Sir Walter Raleigh is perhaps best known for laying down his cloak in the mud for Queen Elizabeth I (though sadly this act of chivalry is probably a myth!) However, he also started a mathematical quest which to this day remains unsolved.

Sir Walter posed a simple question to his mathematical assistant, Thomas Harriot. How can I calculate the number of cannon balls in a stack? Harriot solved this problem without difficulty but started to wonder about a more general problem. What arrangement of the balls takes up the least space?

Harriot wrote about the problem to his colleague Johannes Kepler, best known for his work on planetary orbits. Kepler experimented with the problem and concluded that an arrangement known as the face centred cubic packing, a pattern favoured by fruit sellers, could not be bettered. This statement has become known as "Kepler's conjecture" or simply the sphere packing problem.

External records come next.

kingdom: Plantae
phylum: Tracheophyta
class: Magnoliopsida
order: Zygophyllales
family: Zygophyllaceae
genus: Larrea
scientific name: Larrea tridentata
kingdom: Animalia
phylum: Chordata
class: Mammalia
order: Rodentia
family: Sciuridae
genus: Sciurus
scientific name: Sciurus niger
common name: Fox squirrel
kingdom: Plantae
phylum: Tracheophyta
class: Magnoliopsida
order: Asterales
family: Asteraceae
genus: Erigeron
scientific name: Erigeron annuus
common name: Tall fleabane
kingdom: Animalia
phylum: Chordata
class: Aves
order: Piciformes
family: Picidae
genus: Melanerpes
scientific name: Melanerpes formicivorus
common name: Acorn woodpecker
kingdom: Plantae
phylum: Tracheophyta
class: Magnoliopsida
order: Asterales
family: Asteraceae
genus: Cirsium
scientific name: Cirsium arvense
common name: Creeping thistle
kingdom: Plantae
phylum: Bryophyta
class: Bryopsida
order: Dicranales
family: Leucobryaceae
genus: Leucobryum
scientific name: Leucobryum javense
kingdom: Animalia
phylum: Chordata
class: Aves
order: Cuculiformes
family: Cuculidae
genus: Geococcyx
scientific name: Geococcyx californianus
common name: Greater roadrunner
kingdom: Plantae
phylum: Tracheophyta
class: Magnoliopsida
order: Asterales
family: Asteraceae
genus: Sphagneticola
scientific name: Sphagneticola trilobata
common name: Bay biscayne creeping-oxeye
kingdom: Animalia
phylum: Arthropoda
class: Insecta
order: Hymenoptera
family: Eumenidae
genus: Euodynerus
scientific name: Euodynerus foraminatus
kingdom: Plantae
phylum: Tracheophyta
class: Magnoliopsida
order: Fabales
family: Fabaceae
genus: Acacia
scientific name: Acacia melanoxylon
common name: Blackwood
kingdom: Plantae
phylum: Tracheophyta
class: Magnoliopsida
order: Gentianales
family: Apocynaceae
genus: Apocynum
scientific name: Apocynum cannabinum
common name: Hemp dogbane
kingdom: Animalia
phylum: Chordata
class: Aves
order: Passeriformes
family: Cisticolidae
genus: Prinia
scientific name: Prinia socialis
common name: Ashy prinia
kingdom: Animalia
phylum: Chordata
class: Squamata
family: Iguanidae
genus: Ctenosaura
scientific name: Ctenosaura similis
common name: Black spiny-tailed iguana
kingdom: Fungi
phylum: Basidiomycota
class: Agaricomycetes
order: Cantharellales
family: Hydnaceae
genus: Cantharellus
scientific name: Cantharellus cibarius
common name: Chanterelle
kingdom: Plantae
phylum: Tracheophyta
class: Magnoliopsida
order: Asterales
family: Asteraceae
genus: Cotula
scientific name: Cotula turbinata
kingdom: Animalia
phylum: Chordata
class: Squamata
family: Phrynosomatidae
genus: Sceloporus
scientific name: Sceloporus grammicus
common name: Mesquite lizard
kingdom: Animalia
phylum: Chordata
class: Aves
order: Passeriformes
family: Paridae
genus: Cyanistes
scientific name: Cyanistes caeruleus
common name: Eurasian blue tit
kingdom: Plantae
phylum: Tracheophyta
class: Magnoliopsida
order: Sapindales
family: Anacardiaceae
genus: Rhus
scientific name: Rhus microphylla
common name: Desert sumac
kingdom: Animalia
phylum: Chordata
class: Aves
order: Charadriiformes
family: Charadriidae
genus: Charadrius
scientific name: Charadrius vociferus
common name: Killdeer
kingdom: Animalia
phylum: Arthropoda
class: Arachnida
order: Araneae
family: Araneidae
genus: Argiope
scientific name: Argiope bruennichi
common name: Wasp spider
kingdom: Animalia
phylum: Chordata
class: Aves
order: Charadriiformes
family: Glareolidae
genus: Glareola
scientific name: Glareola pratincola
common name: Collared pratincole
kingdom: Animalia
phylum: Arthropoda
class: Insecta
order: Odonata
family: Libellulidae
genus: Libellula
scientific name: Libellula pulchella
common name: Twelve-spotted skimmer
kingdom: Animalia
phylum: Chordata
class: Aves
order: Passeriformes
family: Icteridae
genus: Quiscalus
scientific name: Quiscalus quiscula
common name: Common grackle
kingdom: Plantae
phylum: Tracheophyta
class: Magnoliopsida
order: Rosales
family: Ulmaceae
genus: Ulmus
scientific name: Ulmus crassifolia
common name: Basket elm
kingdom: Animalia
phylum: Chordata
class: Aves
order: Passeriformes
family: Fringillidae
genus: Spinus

Fruit stacked using the face centred cubic packing.

To measure how good an arrangement is, mathematicians imagine that all of space is filled with spheres. They calculate the proportion of this infinite space, or volume, occupied by the spheres themselves. The remainder of the volume or space is formed by the gaps between the spheres.

The sphere packing problem has various applications. Firstly, it extends quite simply into other dimensions (in two dimensions it becomes the circle packing problem). It is also analogous to the problem of constructing optimal codes (see "Coding theory: the first 50 years" elsewhere in this issue). A proof of the conjecture may also help physicists to understand the structure of crystals, something that Harriot himself urged Kepler to consider in his work on optics.

Although the sphere packing problem has frustrated mathematicians for nearly four centuries there is light at the end of the tunnel. In 1953 the Hungarian, László Fejes-Tóth showed that given sufficient computing power the problem could be solved. The American mathematician, Thomas Hales is currently trying to do just that and is hopeful that within "a year or two" he will complete the calculations.

The face centred cubic packing (left) consists of layers of spheres. Each layer is positioned so that the spheres rest on the 'holes' of the layer below. This arrangement is not unique, the hexagonal close packing (right) is constructed in a similar way and is equally efficient.

The trouble with Hales' solution is that it cuts right to the heart of what many believe a mathematical proof should be. If Hales is successful there may be a feeling of anti-climax with no new insight immediately apparent.

It is therefore not surprising that some people are convinced that a more traditional proof is possible. Wu-Yi Hsiang, from California published just such a proof in 1990 but after much deliberation, the majority of mathematicians in the field remain sceptical claiming that there are holes in his argument.

Whether the holes in Hsiang's proof will be filled before Hales finishes his computation remains to be seen but it seems likely that Kepler's conjecture will, at least for the time being, remain a mathematical mystery.